What is being asked —
Copy each line of the following data that contains "also".

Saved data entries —

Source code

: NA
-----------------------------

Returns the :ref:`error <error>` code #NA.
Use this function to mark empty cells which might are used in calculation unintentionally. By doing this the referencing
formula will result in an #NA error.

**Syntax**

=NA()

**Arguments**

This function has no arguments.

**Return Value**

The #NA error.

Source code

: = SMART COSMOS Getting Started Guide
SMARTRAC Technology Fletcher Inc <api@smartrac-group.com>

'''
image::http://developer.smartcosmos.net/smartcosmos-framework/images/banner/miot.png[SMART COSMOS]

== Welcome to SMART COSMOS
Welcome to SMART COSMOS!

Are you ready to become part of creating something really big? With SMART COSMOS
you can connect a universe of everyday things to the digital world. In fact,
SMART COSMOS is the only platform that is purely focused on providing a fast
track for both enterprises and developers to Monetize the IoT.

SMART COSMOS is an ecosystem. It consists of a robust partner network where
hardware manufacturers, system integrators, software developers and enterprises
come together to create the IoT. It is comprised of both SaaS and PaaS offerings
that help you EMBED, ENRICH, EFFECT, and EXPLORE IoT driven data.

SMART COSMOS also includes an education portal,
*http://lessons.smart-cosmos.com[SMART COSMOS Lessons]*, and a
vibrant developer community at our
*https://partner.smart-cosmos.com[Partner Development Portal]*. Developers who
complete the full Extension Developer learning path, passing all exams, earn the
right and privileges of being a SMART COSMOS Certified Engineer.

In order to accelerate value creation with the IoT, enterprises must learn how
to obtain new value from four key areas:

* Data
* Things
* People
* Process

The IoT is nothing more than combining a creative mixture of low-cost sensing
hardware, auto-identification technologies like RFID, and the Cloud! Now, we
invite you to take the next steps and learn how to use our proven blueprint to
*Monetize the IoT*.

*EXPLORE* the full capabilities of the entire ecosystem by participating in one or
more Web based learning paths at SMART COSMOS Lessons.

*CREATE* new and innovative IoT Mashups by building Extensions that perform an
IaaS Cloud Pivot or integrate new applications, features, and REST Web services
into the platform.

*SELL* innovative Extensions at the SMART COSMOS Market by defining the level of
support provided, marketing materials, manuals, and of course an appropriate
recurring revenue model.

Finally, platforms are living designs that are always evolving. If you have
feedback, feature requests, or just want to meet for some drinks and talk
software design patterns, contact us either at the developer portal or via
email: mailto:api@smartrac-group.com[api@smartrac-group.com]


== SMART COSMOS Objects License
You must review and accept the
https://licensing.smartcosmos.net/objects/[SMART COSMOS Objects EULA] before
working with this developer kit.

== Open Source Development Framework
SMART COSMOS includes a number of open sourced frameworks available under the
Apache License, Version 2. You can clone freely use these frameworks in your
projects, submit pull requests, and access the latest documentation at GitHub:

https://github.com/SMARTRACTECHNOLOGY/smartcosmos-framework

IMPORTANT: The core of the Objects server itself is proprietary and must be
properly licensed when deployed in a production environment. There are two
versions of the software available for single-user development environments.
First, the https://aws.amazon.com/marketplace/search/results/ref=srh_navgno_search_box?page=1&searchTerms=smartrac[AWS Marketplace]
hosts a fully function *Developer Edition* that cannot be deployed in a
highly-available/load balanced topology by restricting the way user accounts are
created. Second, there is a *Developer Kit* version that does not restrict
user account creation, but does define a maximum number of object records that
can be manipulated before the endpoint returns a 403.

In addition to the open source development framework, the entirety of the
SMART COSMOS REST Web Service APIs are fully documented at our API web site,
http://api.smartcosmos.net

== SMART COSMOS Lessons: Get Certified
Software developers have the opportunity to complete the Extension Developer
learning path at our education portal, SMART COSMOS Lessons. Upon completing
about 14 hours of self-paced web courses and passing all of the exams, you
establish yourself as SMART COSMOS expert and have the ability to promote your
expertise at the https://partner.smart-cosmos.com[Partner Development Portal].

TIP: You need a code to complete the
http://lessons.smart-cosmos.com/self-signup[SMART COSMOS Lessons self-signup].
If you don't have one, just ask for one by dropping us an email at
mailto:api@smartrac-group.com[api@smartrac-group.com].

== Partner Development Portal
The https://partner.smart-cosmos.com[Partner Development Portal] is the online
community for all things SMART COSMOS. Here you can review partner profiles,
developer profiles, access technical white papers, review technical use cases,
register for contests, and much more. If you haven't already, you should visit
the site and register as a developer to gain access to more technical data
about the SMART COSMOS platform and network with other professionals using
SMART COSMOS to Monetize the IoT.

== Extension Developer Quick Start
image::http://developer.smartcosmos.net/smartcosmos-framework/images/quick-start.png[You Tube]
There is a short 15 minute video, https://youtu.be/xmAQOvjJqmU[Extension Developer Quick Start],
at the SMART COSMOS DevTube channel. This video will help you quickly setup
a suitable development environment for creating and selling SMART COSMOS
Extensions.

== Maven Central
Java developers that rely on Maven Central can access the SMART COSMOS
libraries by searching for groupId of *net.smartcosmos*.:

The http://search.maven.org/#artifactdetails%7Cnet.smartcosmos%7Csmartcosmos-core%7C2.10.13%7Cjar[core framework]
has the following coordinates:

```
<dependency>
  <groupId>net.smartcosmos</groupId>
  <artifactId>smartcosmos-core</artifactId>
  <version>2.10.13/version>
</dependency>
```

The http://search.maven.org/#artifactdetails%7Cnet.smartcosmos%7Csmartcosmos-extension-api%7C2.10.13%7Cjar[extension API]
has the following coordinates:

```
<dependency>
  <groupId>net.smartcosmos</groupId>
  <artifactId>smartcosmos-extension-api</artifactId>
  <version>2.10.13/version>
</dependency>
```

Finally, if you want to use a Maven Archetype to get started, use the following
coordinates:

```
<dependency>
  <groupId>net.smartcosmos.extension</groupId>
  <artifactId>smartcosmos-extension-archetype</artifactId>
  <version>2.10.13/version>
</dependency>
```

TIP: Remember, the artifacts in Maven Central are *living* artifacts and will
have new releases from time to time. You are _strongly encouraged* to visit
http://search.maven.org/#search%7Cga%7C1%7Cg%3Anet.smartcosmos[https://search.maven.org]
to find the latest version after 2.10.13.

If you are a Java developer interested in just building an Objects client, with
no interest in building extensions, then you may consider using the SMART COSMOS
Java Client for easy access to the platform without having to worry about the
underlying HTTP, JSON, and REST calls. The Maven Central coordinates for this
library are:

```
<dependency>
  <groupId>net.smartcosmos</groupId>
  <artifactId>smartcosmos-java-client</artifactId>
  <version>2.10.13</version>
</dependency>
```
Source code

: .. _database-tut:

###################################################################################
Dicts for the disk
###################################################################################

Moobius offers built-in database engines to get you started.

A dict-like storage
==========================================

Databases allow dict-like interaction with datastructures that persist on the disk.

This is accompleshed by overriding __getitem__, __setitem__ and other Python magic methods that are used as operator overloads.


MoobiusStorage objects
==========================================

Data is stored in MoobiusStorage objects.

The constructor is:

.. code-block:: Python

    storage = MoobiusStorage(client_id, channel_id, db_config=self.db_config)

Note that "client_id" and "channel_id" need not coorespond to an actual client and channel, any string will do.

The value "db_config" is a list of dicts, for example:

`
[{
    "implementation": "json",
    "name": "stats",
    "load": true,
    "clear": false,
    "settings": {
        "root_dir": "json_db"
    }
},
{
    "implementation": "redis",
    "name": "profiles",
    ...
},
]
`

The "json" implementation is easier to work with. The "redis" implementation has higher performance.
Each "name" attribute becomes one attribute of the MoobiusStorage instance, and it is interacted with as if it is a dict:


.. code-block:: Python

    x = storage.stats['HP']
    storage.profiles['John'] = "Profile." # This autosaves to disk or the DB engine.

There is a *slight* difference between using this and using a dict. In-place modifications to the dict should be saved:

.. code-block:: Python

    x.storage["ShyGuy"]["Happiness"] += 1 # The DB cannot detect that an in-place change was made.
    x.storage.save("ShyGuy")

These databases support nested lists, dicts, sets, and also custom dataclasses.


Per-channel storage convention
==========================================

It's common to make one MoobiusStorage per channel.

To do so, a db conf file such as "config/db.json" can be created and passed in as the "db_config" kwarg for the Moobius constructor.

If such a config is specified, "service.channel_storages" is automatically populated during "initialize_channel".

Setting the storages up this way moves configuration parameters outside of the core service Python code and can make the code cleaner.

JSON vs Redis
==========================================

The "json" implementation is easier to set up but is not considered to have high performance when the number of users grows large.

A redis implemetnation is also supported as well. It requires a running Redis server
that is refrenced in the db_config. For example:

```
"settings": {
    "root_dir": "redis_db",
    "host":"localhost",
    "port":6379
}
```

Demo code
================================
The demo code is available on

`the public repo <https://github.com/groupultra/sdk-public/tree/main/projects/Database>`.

Answer space —
SMART COSMOS also includes an education portal,
These databases support nested lists, dicts, sets, and also custom dataclasses.
A redis implemetnation is also supported as well. It requires a running Redis server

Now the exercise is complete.